#### [Source data]
——————————
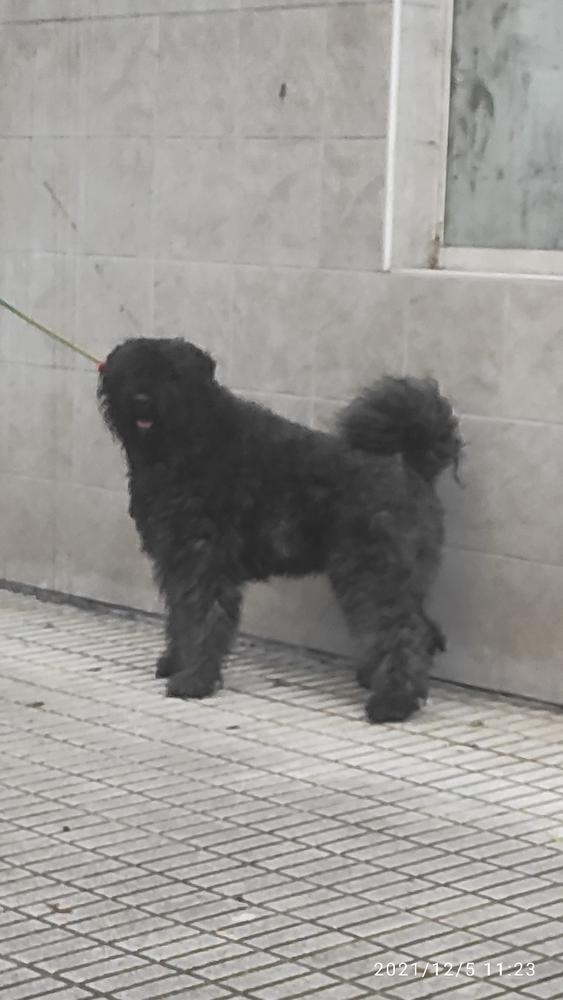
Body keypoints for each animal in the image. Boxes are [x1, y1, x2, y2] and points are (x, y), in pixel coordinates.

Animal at [99, 340, 462, 724]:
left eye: (173, 373)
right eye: (132, 369)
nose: (142, 399)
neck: (189, 443)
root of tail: (412, 466)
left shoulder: (203, 559)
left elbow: (203, 619)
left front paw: (194, 680)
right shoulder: (175, 559)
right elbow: (182, 617)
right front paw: (176, 663)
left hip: (371, 572)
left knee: (400, 630)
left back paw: (393, 702)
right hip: (398, 574)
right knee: (421, 628)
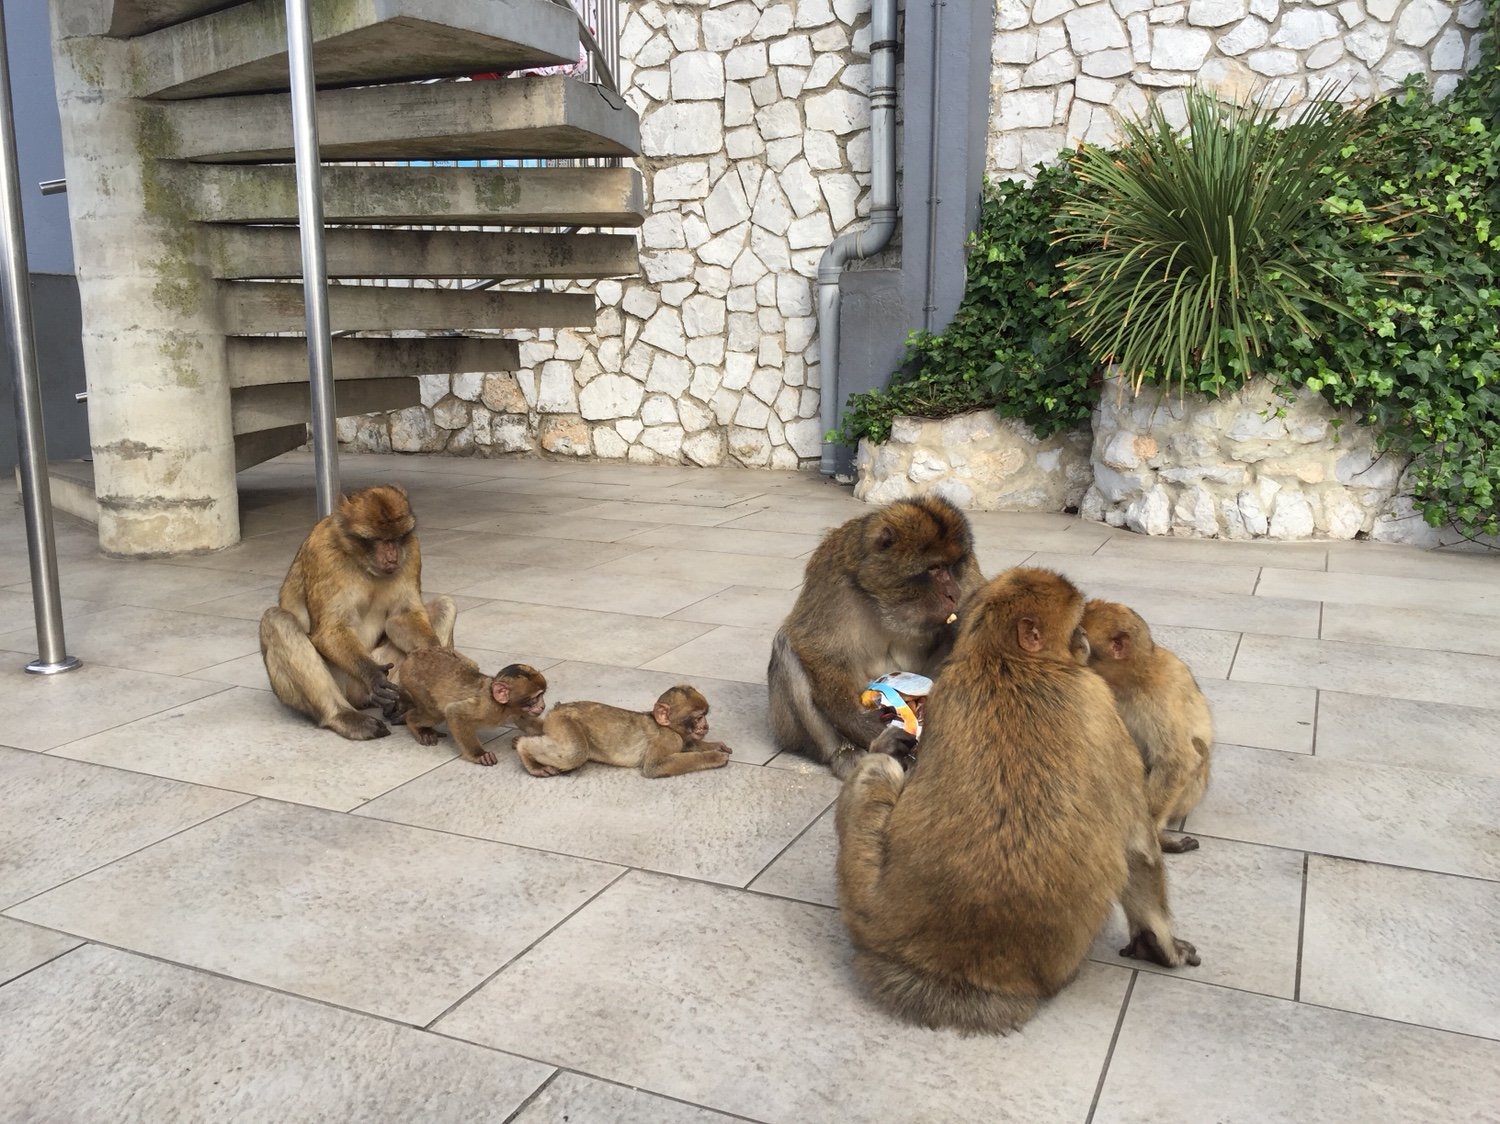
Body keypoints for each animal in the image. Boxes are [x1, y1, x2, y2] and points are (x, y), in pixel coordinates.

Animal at [259, 484, 455, 741]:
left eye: (397, 538)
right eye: (378, 539)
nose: (392, 556)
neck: (362, 562)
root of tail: (360, 698)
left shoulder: (412, 550)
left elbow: (402, 617)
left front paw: (438, 658)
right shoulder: (323, 553)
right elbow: (330, 630)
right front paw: (372, 674)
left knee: (446, 605)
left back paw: (407, 706)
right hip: (343, 682)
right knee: (277, 620)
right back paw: (343, 716)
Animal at [396, 649, 547, 766]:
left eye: (542, 695)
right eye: (534, 699)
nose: (542, 706)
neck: (504, 707)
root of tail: (413, 655)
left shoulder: (518, 711)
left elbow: (529, 724)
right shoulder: (486, 708)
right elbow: (454, 712)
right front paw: (479, 755)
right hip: (411, 680)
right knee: (434, 713)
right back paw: (415, 724)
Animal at [513, 685, 732, 779]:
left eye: (705, 715)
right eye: (698, 717)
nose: (705, 726)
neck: (666, 726)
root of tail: (556, 709)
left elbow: (689, 743)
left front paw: (711, 745)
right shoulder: (668, 738)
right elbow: (655, 767)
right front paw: (713, 756)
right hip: (563, 722)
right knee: (575, 753)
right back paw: (523, 748)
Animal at [767, 496, 984, 779]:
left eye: (951, 566)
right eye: (935, 568)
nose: (953, 593)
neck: (887, 602)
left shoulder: (968, 576)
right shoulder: (832, 577)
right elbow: (814, 645)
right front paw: (858, 722)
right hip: (789, 731)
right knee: (786, 646)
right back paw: (851, 754)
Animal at [835, 567, 1200, 1036]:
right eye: (1076, 625)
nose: (1082, 639)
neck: (1009, 662)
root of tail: (949, 969)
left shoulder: (947, 688)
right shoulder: (1100, 702)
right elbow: (1138, 849)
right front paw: (1163, 944)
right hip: (868, 910)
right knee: (877, 771)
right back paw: (883, 752)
——————————
Your answer must be an exact copy of every entry, with no pictures in it.

Body keypoints for each animal in the image. Boxes are [x1, y1, x2, y2] and points are (x, y), in pixel coordinates.

Animal at [99, 340, 462, 724]:
left eye: (173, 373)
right eye: (132, 369)
nose: (142, 399)
neck: (189, 443)
root of tail: (412, 466)
left shoulder: (203, 559)
left elbow: (203, 619)
left front paw: (194, 680)
right shoulder: (175, 559)
right elbow: (182, 617)
right front paw: (176, 663)
left hip: (371, 572)
left knee: (400, 630)
left back paw: (393, 702)
right hip: (398, 574)
right knee: (421, 628)
Body keypoints for each animal in the image. Boxes are [x1, y1, x2, y2] and points are (x, y), in pixel coordinates.

Animal at [259, 484, 455, 741]:
left eye: (397, 538)
right eye: (378, 539)
nose: (392, 556)
neck: (362, 562)
root of tail: (360, 698)
left shoulder: (412, 550)
left elbow: (402, 617)
left front paw: (438, 658)
right shoulder: (323, 553)
right elbow: (330, 630)
right front paw: (372, 674)
left knee: (446, 605)
left back paw: (407, 706)
right hip: (343, 682)
right knee: (277, 620)
right back paw: (343, 716)
Animal at [396, 649, 547, 766]:
left eye: (542, 695)
right eye: (534, 699)
nose: (542, 706)
neck: (504, 707)
root of tail: (413, 655)
left shoulder: (518, 711)
left elbow: (529, 724)
right shoulder: (486, 708)
right elbow: (454, 712)
right front paw: (479, 755)
right hip: (411, 680)
right knee: (434, 713)
right back paw: (415, 724)
Animal at [513, 685, 732, 779]:
left eye: (705, 715)
right eye: (698, 717)
nose: (705, 726)
neck: (666, 726)
root of tail: (556, 709)
left elbow: (689, 743)
left front paw: (711, 745)
right shoulder: (668, 738)
right elbow: (655, 767)
right front paw: (713, 756)
right hip: (563, 722)
right knee: (575, 753)
right back paw: (523, 748)
Animal at [767, 496, 984, 779]:
left eye: (951, 566)
right eye: (935, 568)
nose: (953, 593)
neck: (887, 602)
left shoulder: (968, 576)
right shoulder: (832, 577)
right elbow: (814, 645)
right front paw: (858, 722)
right hip: (789, 731)
right knee: (786, 646)
right back paw: (851, 754)
Animal at [835, 567, 1200, 1036]:
right eye: (1076, 625)
nose: (1082, 639)
neck: (1009, 662)
root of tail: (949, 969)
left shoulder: (947, 688)
right shoulder: (1100, 702)
right elbow: (1138, 849)
right front paw: (1163, 944)
right hip: (868, 910)
right knee: (877, 771)
right back paw: (883, 752)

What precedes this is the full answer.